Strategy Two: Settling Down

In this model, not only does every woman come with a lineal ranking, she also comes equipped with...let's call it a "happiness value," i.e., the amount of happiness you would derive from marrying her.  (Let's assume everybody has a positive happiness value, otherwise you wouldn't really consider her to be "datable," would you?)  Your soul mate is still out there, and she still has the highest happiness value, but now we acknowledge that other women are perfectly capable of making you happy as well, albeit to a lesser extent.

Notice that our focus has shifted a bit.  Instead of trying to maximize the chances of meeting your one-and-only, now you're trying to maximize your expected happiness, which may or may not involve any one woman in particular.

As before, you're going to date w women before the marriage search begins in earnest.  And, as before, you'll propose to the first woman who's better than any of the first w.  If, however you don't run into any (you already passed over your soul mate), then you'll settle for the nth woman; after all, in this model you're better off with anybody (with a nonzero happiness value) than alone.  How high should you set w now?

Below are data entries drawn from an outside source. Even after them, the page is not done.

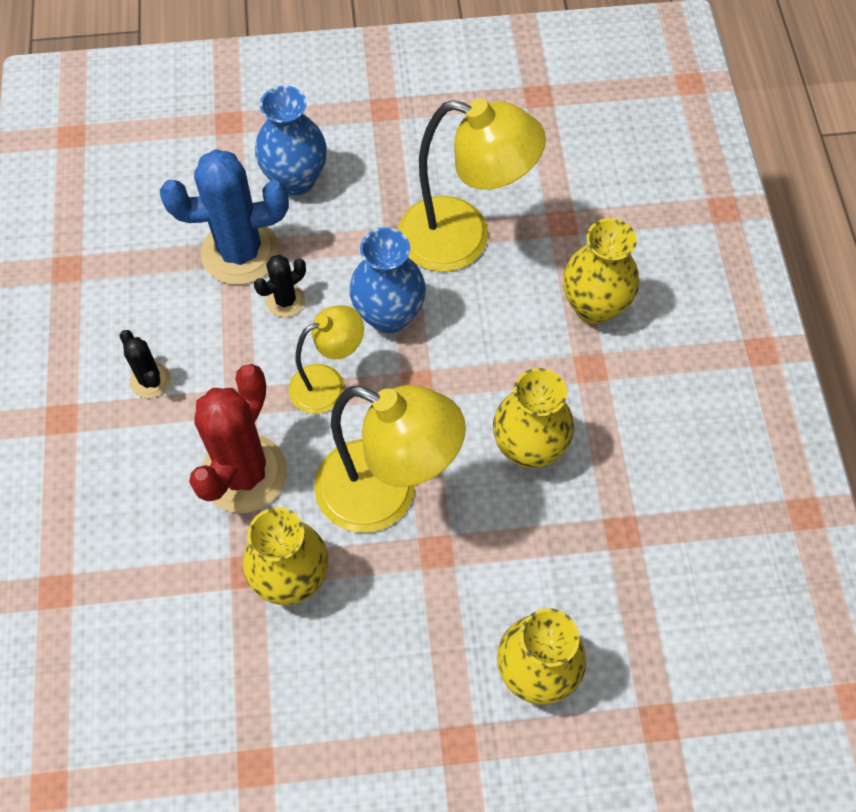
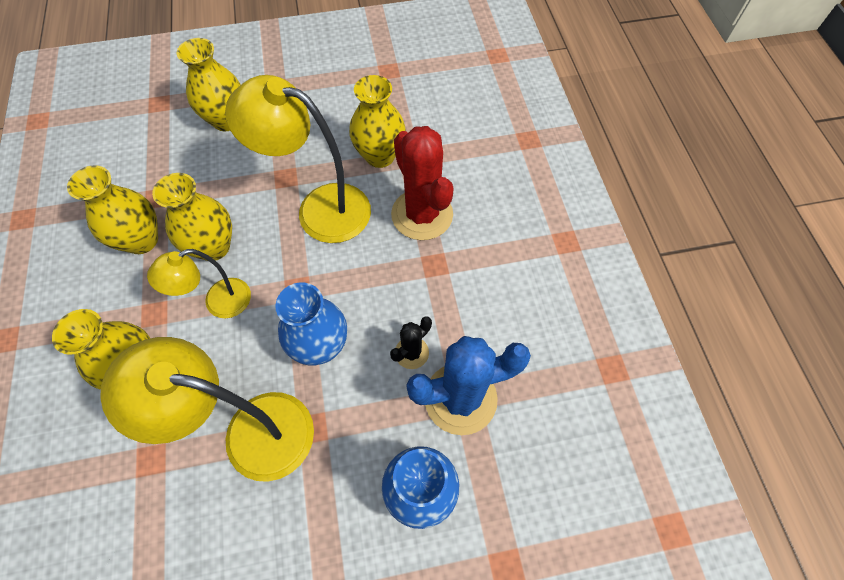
camera: 175 degrees right, 0 degrees up
black cactus [119,330,171,398] -> none
red cactus [189,364,287,513] -> red cactus turned 45 degrees counterclockwise [391,126,454,240]
yellow lamp [289,305,364,414] -> yellow lamp moved to [147,249,251,318]
none -> yellow vase [67,166,158,254]

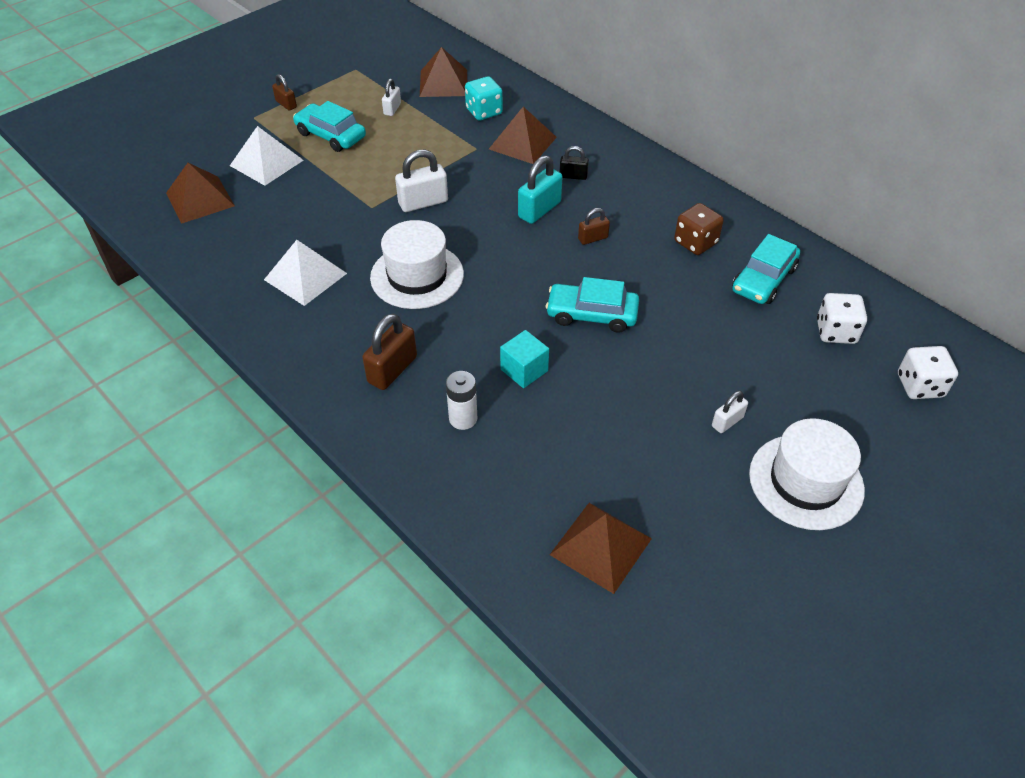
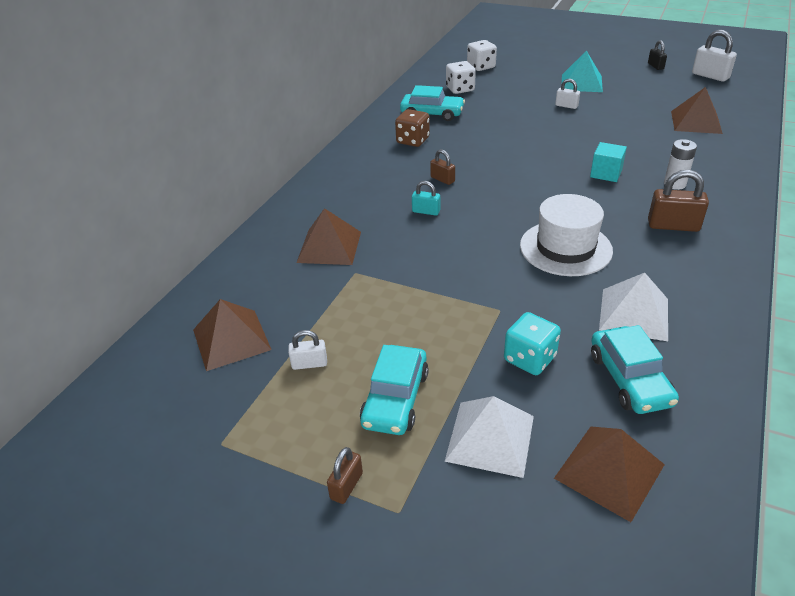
camera: 110 degrees left, 10 degrees down
white padlock [395,150,448,212] -> white padlock moved to [692,30,737,82]
turquoise dice [465,76,503,120] -> turquoise dice moved to [504,312,561,375]
turquoise padlock [518,155,563,224] -> turquoise padlock [412,181,440,216], size x0.59
turquoise car [546,277,639,333] -> turquoise car moved to [591,325,679,414]
black padlock [560,146,589,180] -> black padlock moved to [648,40,667,70]
white hat [749,418,865,530] -> turquoise pyramid [562,51,603,92]

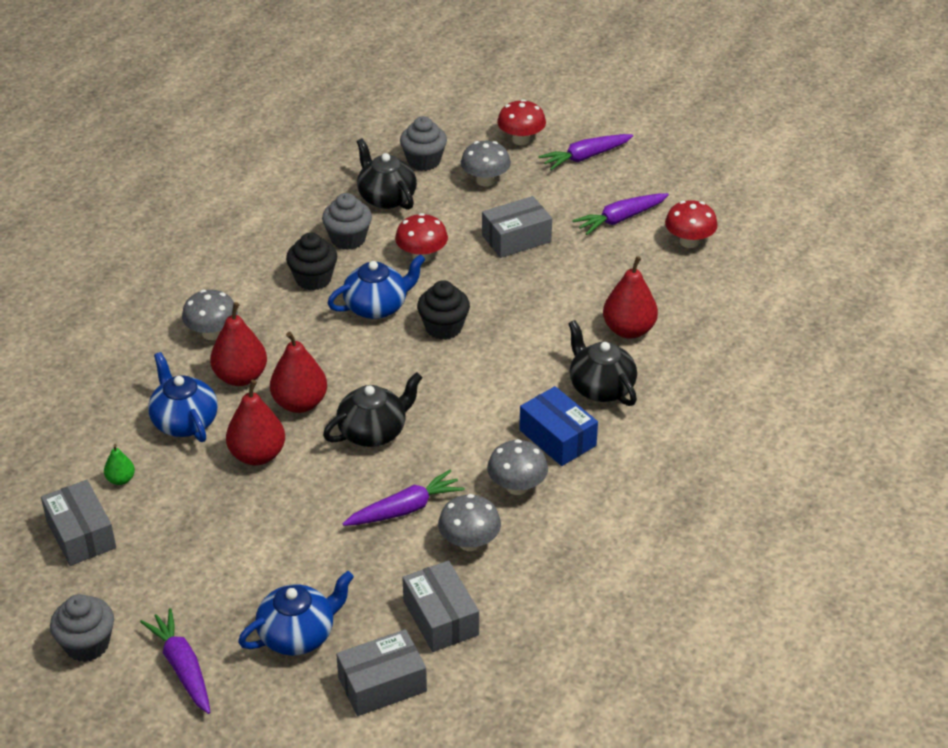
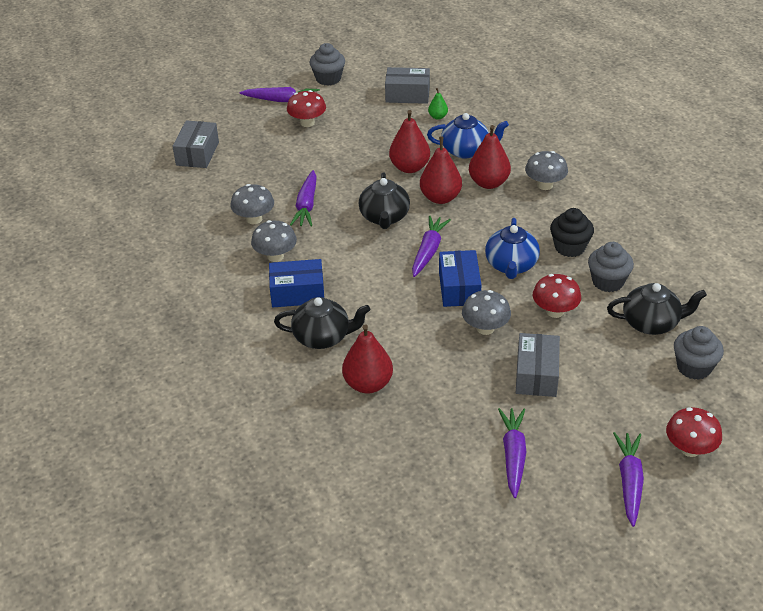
camera: 125 degrees right, 0 degrees up
blue teapot [238,571,354,655] -> none
grey box [402,561,479,652] -> none
black cupcake [417,280,470,340] -> blue box [439,250,482,307]
grey mushroom [461,141,511,186] -> grey mushroom moved to [462,290,511,335]
red mushroom [665,200,718,248] -> red mushroom moved to [287,90,326,127]
none -> purple carrot [412,215,451,277]

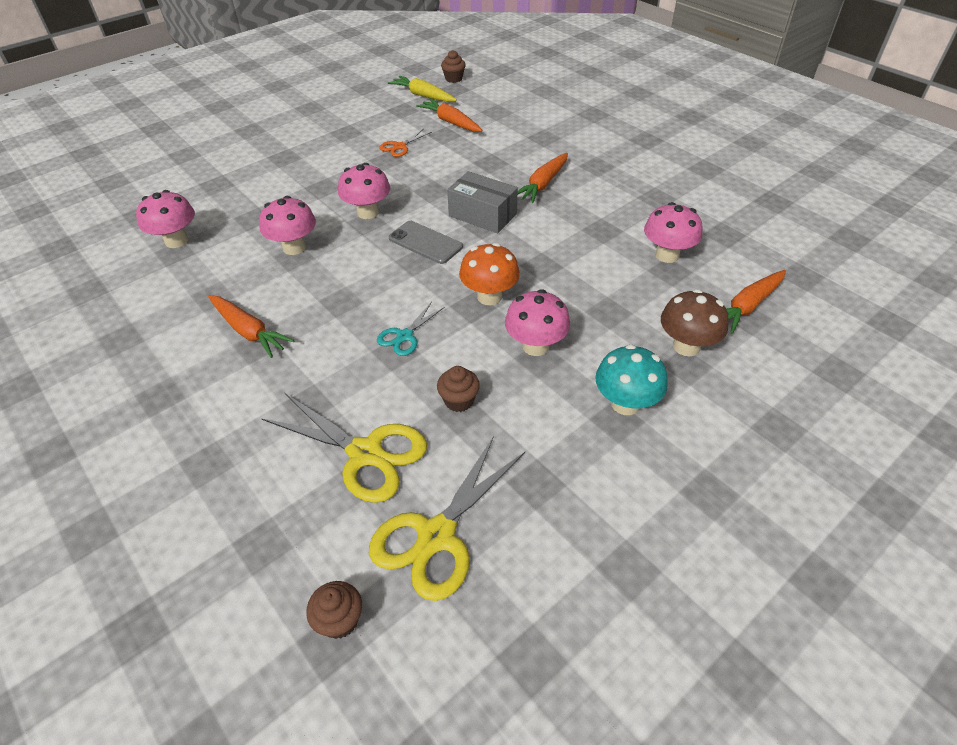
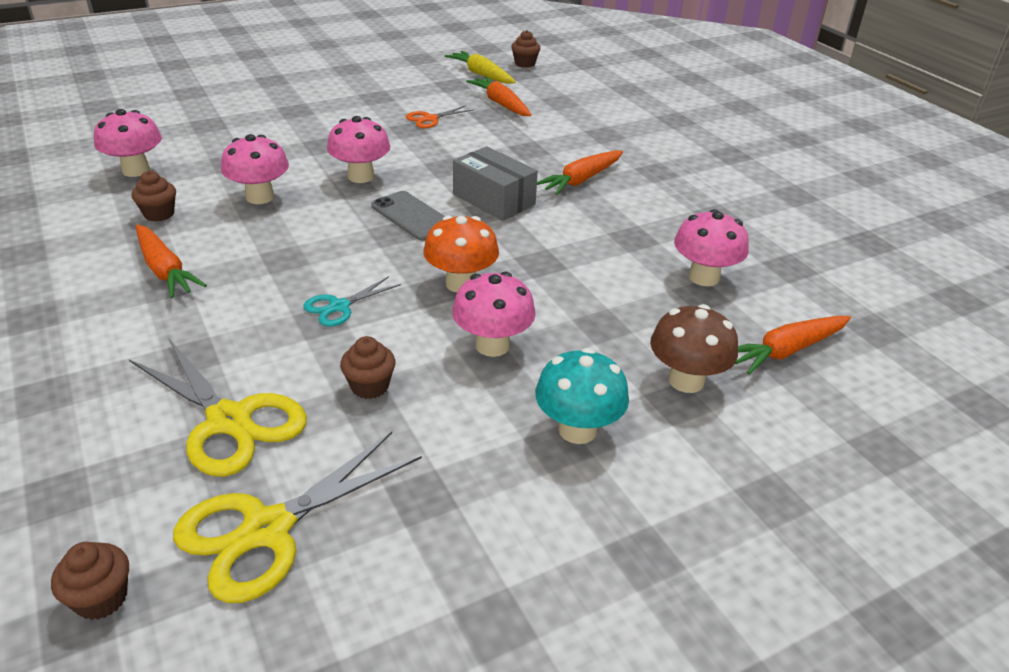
camera: 10 degrees right, 10 degrees down
none -> brown cupcake [132,171,176,222]

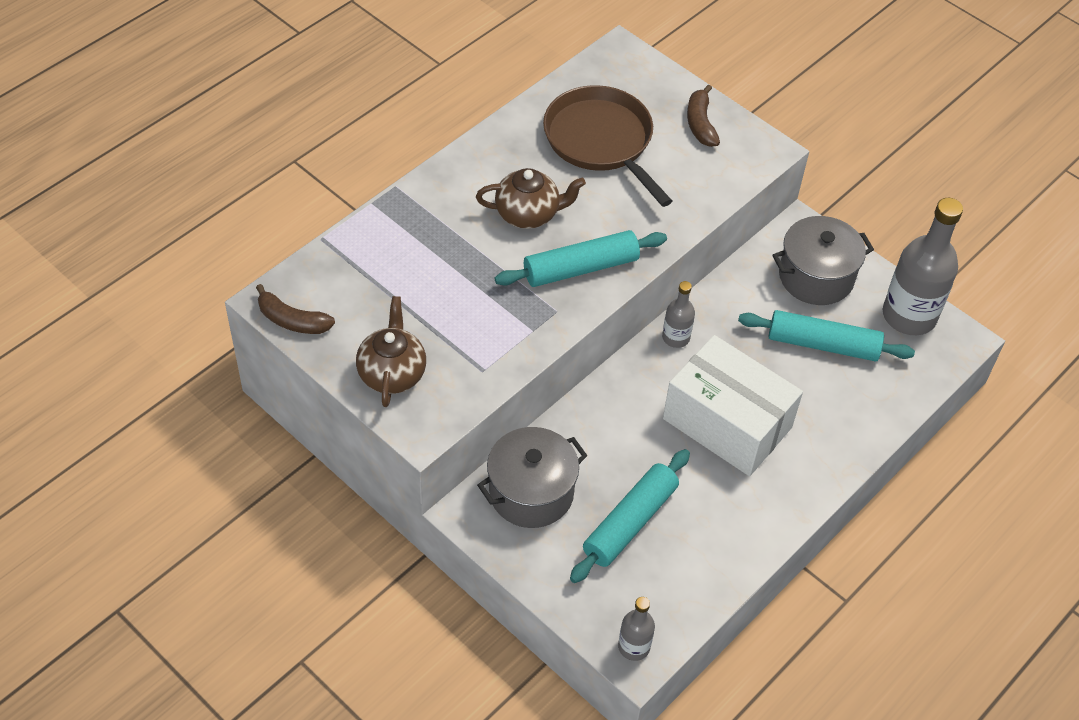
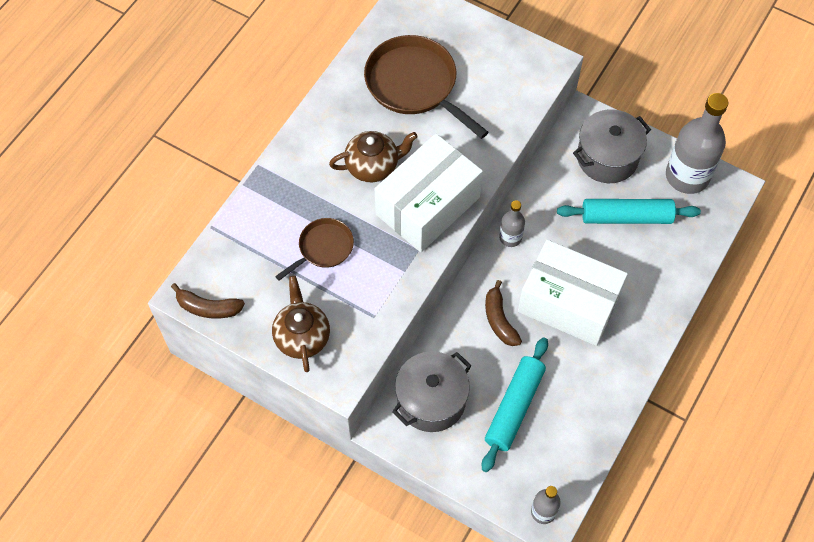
camera: 10 degrees left, 10 degrees up
turquoise rolling pin [495,230,667,287] -> white box [375,134,483,252]
brown banana [687,84,720,147] -> brown banana moved to [485,280,522,346]
none -> brown pan [275,218,354,281]

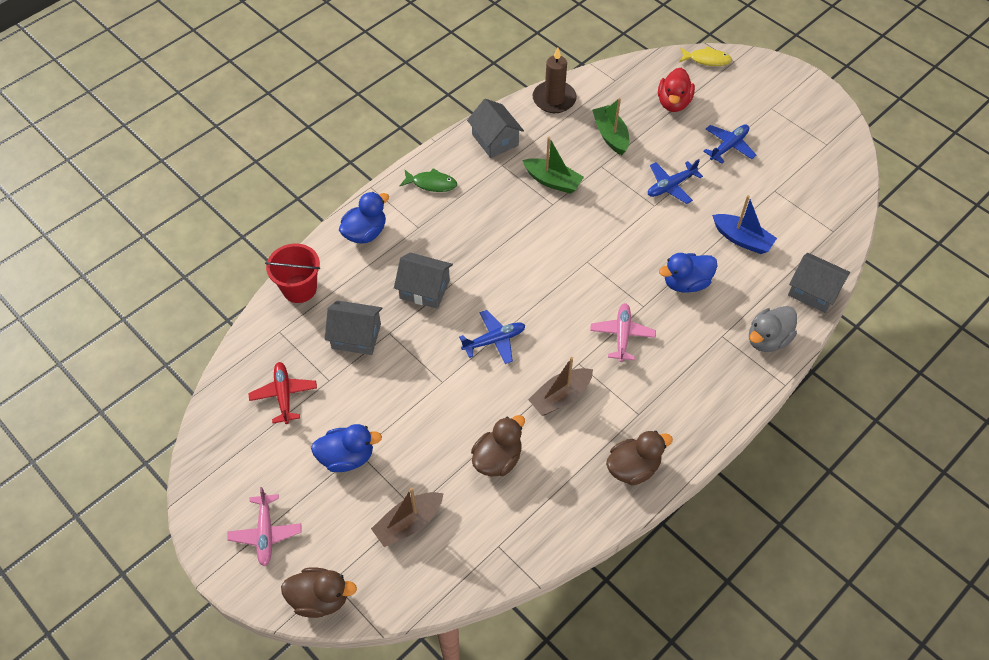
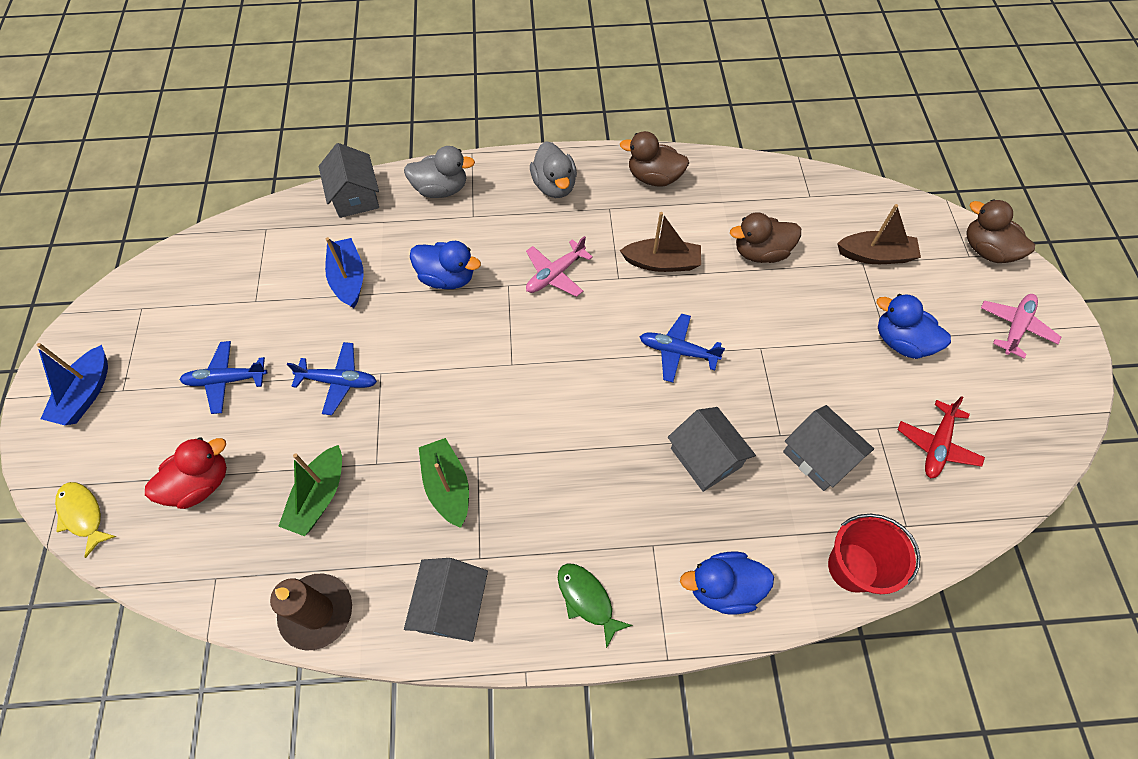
camera: 140 degrees left, 5 degrees up
none -> blue boat [36,343,108,425]
none -> grey duck [530,141,577,198]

The answer this time is √n, rounded to the nearest integer.  Good news if you're impatient: in general, √n is going to be smaller than n/e (actually, as long as you're going to meet more than seven datable women in your life).  Also good news if you're risk-averse: you trade some of the likelihood of finding your soul mate for the certainty that you won't end up alone and totally unhappy, which is closer to actual human behavior.  Also good news if you're mathematically fastidious: this solution isn't asymptotic; it holds for all n, even small values.

In Which I Can Hear Your Objections Already

Obviously these are very simplistic models with some glaring shortcomings.  For one thing, we've been assuming that it's possible to know the true value of n, which is ridiculous.  It turns out that, for an unknown number of potential mates, the marriage problem becomes fairly difficult and completely resistant to tidy, blogworthy solutions.  There are more realistic, time-dependent models that presume, for instance, you have finite time to marry one of the women who arrives at your doorstep, according to a Poisson distribution, of course...but that sounds too geeky to be heuristically useful, even for me.

For another thing, the rules I laid out in the beginning are pretty rigid and unrealistic.  People routinely multi-date, get back together with exes, break engagements/marriages, etc.  And, while I'll bet most men go through an initial dating period without too much thought toward marriage, they probably don't wait to meet someone who's better than all of the women they've dated before.  Better than the last couple might be enough.

So I won't make any guarantees that this post will score you true love, but it makes for an interesting exercise.  Try to estimate how many single, demographically and geographically appropriate women you're likely to meet during your lifetime, punch it into your calculator, hit the square root button, and pony up for some flowers.  Oh, and iron your shirt.  You look like a slob.